Nitrate. Nitrate is a key plant nutrient, but may also be an environmental pollutant and a health hazard when consumed in drinking water. The EPA has determined that nitrate should not exceed 10 ppm. High levels of nitrate in your water may indicate that you have unacceptable levels of runoff from your nursery.
Electrical conductivity. The electrical conductivity (EC) is a measure of soluble salts. Problems with soluble salts can be expected to increase in the future as the demand on water supplies increase, and as more growers turn to recycling runoff. Soluble salt problems tend to increase under hot, dry conditions because water depletion from ground and surface waters concentrates the ions in solution. Moreover, the necessity of frequent irrigation during hot weather results in greater total salt accumulation in the root zone. The ions that commonly contribute to high soluble salts include chloride, sulfate, and sodium.
A high EC in the growing medium reduces plant growth by making it harder for plants to absorb water. An EC above 1.5 mmhos/cm is cause for concern for most plants, but species sensitivity varies considerably. Ericaceous plants are particularly sensitive; levels as low as 0.75 may be harmful to some azalea cultivars. Even a very low EC (0.5 mmhos/cm) will reduce quality and longevity in cut flowers.
Solving a soluble salts problem is difficult. Leaching periodically to flush salts from the medium may be necessary, but this practice wastes water and contributes to runoff. Growers who recycle irrigation water usually find it necessary to mix recycled solution with low-EC water from another source.
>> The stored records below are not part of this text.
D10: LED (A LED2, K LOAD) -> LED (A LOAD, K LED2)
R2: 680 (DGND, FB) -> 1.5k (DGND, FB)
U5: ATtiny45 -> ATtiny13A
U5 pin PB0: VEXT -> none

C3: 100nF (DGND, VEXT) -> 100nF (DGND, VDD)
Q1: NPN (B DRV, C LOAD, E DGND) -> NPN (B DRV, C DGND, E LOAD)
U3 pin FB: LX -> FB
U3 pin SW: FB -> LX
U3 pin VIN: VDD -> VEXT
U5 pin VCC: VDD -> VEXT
Testing your water. Water quality can vary a great deal depending on source and time of year. Although problems occasionally arise with water from municipal supplies, water quality problems more often occur in water from wells and irrigation ponds. If you have never tested your water before, test several times during the year. Once you have an idea of how much seasonal fluctuation there is in your water, monitor your irrigation water quality
every few years.
To collect a water sample, allow water to run at maximum flow for five minutes. Collect water in a clean, plastic pint bottle. Fill the bottle to the top leaving no airspace, and seal tightly. Water samples may be sent to private labs or the R.E.A.L laboratory at the Ohio State University, O.A.R.D.C., Wooster, Ohio 44691-4096.